Jennifer Fraszczak*, Thannina Hamadou and Tarik Möröy*#&

* Institut de recherches cliniques de Montréal, québec, Canada
# Département de microbiologie, infectiologie et immunologie, Faculty of Medicine, Université de Montréal, Montreal, Canada
& Division of Experimental Medicine, McGill University, Montreal, Canada

Asthma is an inflammatory disease of the bronchial airways and is mainly caused by environmental factors such as air pollution and allergens. The development of resistance to existing therapies and increasing air pollution and exposure to allergens have made asthma a major health problem.
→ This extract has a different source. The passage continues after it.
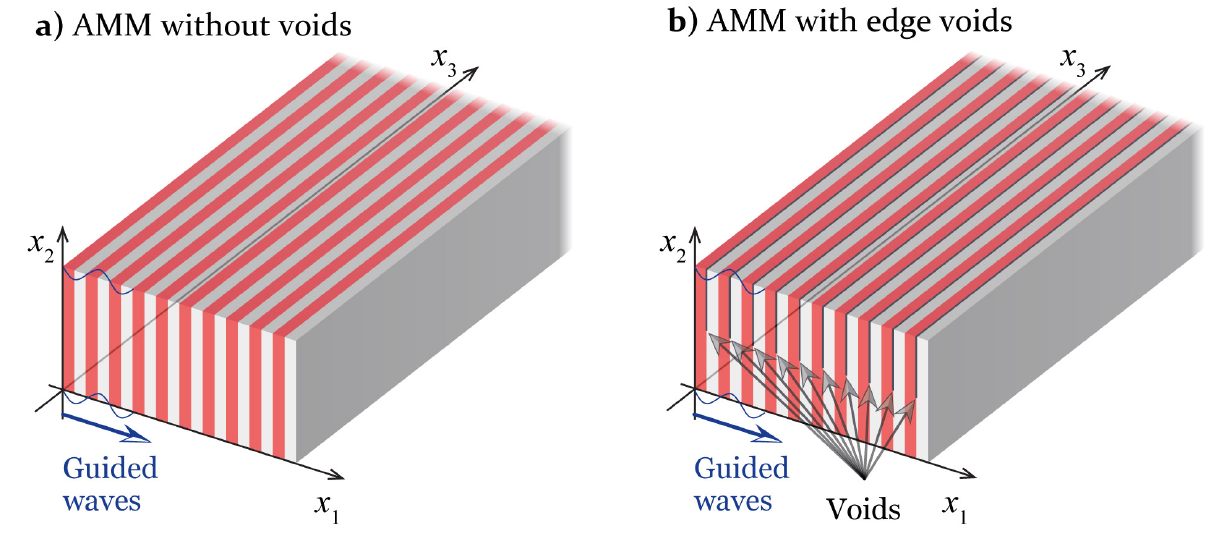
Figure 1. Design of the specimens without voids ( a ) and with edge voids ( b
The molecular mechanisms underlying an asthmatic reaction in the lung caused by airborne allergens are not well understood, but recent experimental evidence exists indicating that this reaction is mainly driven by type 2 innate lymphoid cells (ILC2) and CD4+ type 2 T helper cells (Th2). These cells support allergic reactions by producing cytokines such as IL4 or IL5 leading to eosinophilia. It has been shown that GFI1, a zinc finger transcription factor involved in hematopoiesis and inflammation, regulates many cells involved in the Th2 type immune response including ILC2 or Th2 T cells. Although Gfi1 deficient mice lack functional ILC2 and Th2 T cells and fail to produce IL5, they still show a robust response to allergens with features such as increased expression of mucus-associated genes and lung fibrosis. In particular, GFI1 KO mice still have an accumulation of  CD11c+SiglecFhigh eosinophils to the lungs in response to allergen. In addition, Gfi1 KO mice have a higher expression of Il13 mRNA in the lungs after allergen stimulation and Gfi1 null CD11c+SiglecFhigh eosinophils express Il13ra1. These data suggests that GFI1 KO mice can adapt their response to the allergen by using a different mechanism than WT mice. These findings may have implications for the currently used allergy therapies using anti-IL5 antibodies and may explain the occurrence of resistance towards this treatment.